Exploring My Interior's Interiors
Been itching for about a week now to make a collage. It's an art form I don't indulge in much at present. It seems everyone is making collages, and I'm enough of a snob to avoid the latest trend. (Unless the trend is cool, and on sale at Target.)
But when I do make a collage I get upset because it isn't like everyone else's. I feel odd because other people don't have issues with using a computer (I do -- it's cheating!) or with drawing or painting on top of their works. Worse yet, today it seems like the best way to "fit in" with other collage artists is to make images featuring a bunch of Victoriana, and people sporing either dunce's caps or fairy wings.
I can see the allure -- the manifest copyright issues force people to use either personal or public domain material. Their decisions are sensible and wise. Sadly, I don't have much to say that can be communicated using fairy wings. So instead I use whatever scrap of paper furthers my meaning, knowing I can never reproduce anything I create. And after I create something I break the law a little by reproducing my art via a low-resolution photograph posted on the Internet.
There are reasons I don't teach ethics . . . .
So -- been itching to make a collage. A book has me all hot about personal altars, so I was going to rip the sun visor out of my car and make it an alter to Jane Austen and then put it back in the car. But all these negative Sara Lee (Similar and Regular and Like Everybody Else) feelings hit, so I ditched that idea. Decided to make a Valentine instead, something I used to do regularly. I used to actually make them for men, but I lost the Valentines in the breakups, so I decided it would be better to keep them for myself. I don't think the guys understood, anyway. I was giving them part of my soul, and all I ever got in return was a weak smile followed by an even weaker "you-shouldn't-have."

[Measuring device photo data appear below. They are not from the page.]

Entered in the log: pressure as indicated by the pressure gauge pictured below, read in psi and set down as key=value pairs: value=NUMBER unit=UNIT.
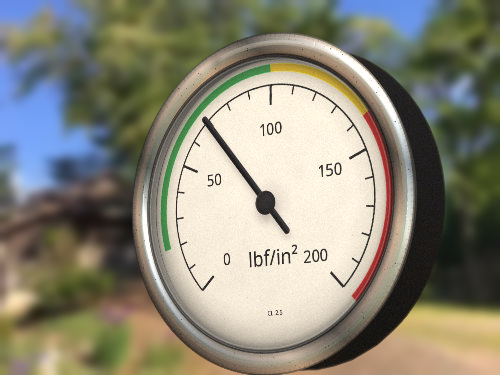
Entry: value=70 unit=psi
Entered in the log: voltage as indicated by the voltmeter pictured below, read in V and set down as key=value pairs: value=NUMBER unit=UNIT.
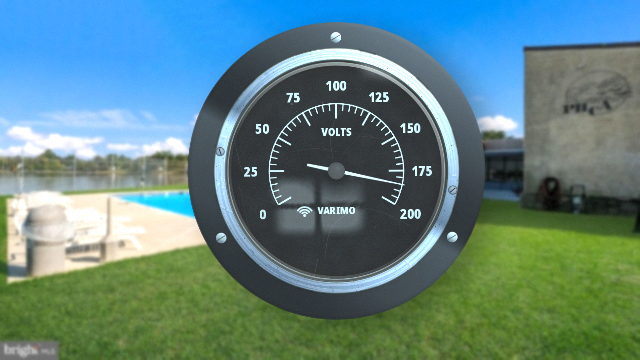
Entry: value=185 unit=V
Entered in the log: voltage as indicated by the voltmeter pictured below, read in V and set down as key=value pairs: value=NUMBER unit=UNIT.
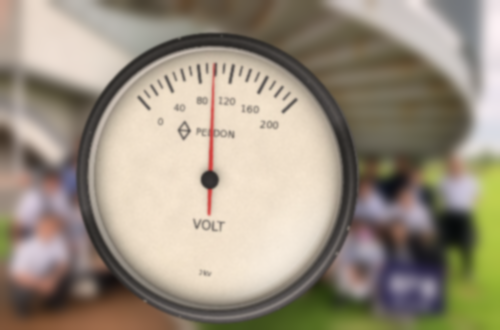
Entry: value=100 unit=V
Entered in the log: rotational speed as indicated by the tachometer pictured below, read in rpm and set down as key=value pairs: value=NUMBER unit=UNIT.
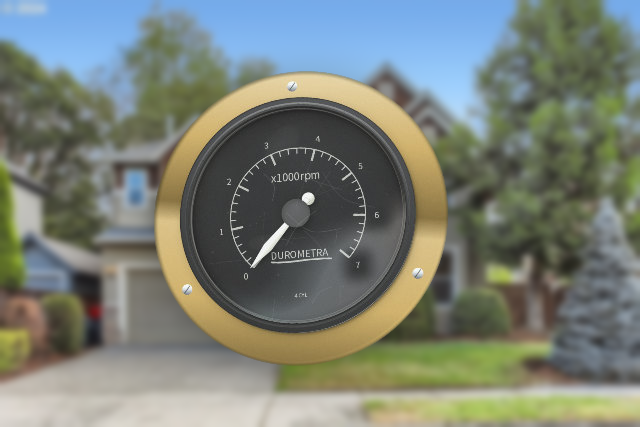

This Valentine was going to be about wanting someone to share my sofa. Planned on including a television, maybe popcorn, DVDs, etc. Decided to make it on an envelope for some reason. But about halfway through the process it became something different.
It became a collage about my living room, my perfectly-arranged, much-loved living room, the scene of many a sofa-centered fantasy. And about the time I got drunk in that room, the only time I've been drunk in my life. I cried over how empty the sofa was, how time was passing, and how I wished I had enough nerve to place a simple drunken phone call and tell him how I felt. And all about the sheer impossibility of him ever feeling the way I do. If it had happened anywhere else I wouldn't have felt so damn pathetic.
The collage below is a start. It needs a better clock. I want a Nielsen bubble clock, but I couldn't find one. Also a phone. All the phones I found were almost as big as the sofa. And I want to replace the flying toaster (a trademarked logo, if memory serves) with a flying pig. Maybe add a floor lamp. Maybe. It's really external to the story, but I need to show how loved this room is. Not really crazy about the sofa with this wallpaper, either, so those could change. I do like the way the green contrasts with the red and pink wine, but in real life I'd never put those two together. Need to do something to make the other side of the sofa obviously empty. Maybe a larger crowd of wine glasses on the other side?? The balance is a little too perfect. I want the entire thing to look sad. A little shopworn.
I wrote in my journal while I was getting drunk. I'm going to print up the entry and place it inside the envelope.

This might be the start of a series. Maybe. I want to explore how interiors shape our expectations, and what happens when reality collides with these very personal dreams. I can think of another five or six rooms I'd like to re-create off the top of my head. Places where things happened, where my life changed. An office with the world's ugliest desk. A storeroom with stacks of white boxes and poor lighting. Two bedrooms; one in an attic. A library. A kitchen. A hallway with an oriental rug. A garage with a band saw and a drill press. My childhood playroom.
This might be worth doing. I can unite my mania for interior design with my mania for self-expression. And those envelopes could hold anything. Anything at all.